Perhaps the most attractive part of working in New York City is the vibrant, international world you’re exposed to. The role of networking in NYC shouldn’t be underestimated. This mix of socialization and building business contacts allows for a relaxed environment in which you can meet people who may become vital to you later. The etiquette of networking is surprisingly simple: be friendly and open, but don’t impose upon those you meet. Small talk and casual introductions are a big part of the NYC networking scene. You need to be knowledgeable about the industry you’re in – being able to comment on recent changes or industry news is important, as well as finding out who the key players are in the city. There’s also a lot of give and take – you should be willing and available to do favors, volunteer your time and skills, and share others’ details. If you do swap business cards with someone at a networking event, it’s fine (but not required) to e-mail them with a quick note saying it was nice to meet them, but don’t immediately impose requests or a large string of e-mails with ideas or suggestions. New Yorkers are generally very busy, and time can be precious.

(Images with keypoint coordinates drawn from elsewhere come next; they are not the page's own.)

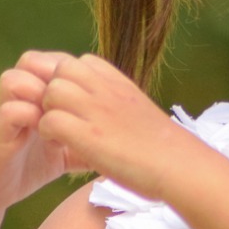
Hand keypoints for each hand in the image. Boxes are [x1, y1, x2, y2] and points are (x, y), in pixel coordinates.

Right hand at [0, 51, 81, 215]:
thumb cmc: (29, 166)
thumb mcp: (68, 150)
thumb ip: (89, 138)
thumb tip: (125, 140)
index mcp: (37, 95)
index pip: (56, 62)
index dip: (74, 71)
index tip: (93, 95)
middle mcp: (19, 98)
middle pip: (32, 59)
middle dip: (55, 77)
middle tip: (74, 102)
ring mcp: (5, 113)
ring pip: (13, 78)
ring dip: (39, 94)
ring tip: (59, 118)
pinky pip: (9, 112)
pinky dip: (30, 118)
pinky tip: (48, 136)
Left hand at [35, 53, 205, 199]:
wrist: (180, 166)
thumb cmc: (162, 148)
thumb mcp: (139, 112)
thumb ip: (118, 103)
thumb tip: (107, 112)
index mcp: (120, 83)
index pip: (82, 61)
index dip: (72, 81)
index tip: (77, 106)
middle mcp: (107, 90)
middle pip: (61, 69)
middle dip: (54, 91)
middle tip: (62, 117)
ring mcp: (97, 110)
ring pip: (52, 90)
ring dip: (48, 111)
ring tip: (59, 133)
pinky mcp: (89, 136)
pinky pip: (50, 120)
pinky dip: (49, 133)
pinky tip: (61, 147)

On the other hand, if someone has agreed to meet with you or has given you advice, an immediate thank you note is customary and expected. In many industries, such as real estate, hand-written notes are common.
Lunch or dinner meetings aren’t very common in NYC. If you do go out for a meal with colleagues or business partners, don’t assume they’re paying. You may be splitting the bill – and if you do so, remember to factor in the tip and tax as well.

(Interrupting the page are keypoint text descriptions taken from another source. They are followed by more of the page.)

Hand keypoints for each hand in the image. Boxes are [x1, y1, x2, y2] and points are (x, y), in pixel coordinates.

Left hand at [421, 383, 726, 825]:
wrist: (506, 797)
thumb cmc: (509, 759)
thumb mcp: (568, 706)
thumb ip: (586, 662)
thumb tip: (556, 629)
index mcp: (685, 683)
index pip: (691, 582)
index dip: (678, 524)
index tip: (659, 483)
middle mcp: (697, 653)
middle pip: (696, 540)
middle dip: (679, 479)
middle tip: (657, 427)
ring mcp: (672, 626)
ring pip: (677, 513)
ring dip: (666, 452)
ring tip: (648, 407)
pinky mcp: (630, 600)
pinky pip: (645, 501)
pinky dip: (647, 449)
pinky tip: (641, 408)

In New York City time is tight and it’s expected that you’ll be professional and, above all, prompt and timely in all your business dealings. When meeting a potential investor or partner, having an “elevator pitch” – a concise summation of your thoughts – prepared beforehand is a good idea. If pressed, you should be able to present your ideas in no more than a few minutes.
During business meetings it is considered rude to answer phone calls or send e-mails. Generally your phone should remain out of sight. You should always be alert and paying attention to whoever is speaking – never tip back in your chair or stretch your arms over your head during a meeting – this indicates a bored state of mind and is very rude.
Social Media for Business
On LinkedIn it is customary to connect with anyone you have met at business meeting or networking event, or anyone you have corresponded with for business.
E-mails should always be responded to immediately. With people so pushed for time, you risk getting sidelined if you don’t stay in the loop, and colleagues and contacts will expect a quick reply to simple e-mails.
It sounds simple, but a lot of the business world in NYC, with the emphasis on contacts and shared friendships and experience, does rely on general courtesy. Treat others with respect, don’t “pull rank” on those younger than you, and remember that in a busy city filled with busy people, patience can go a long way. Take your cues from your coworkers, and you’ll soon fit in wherever you work.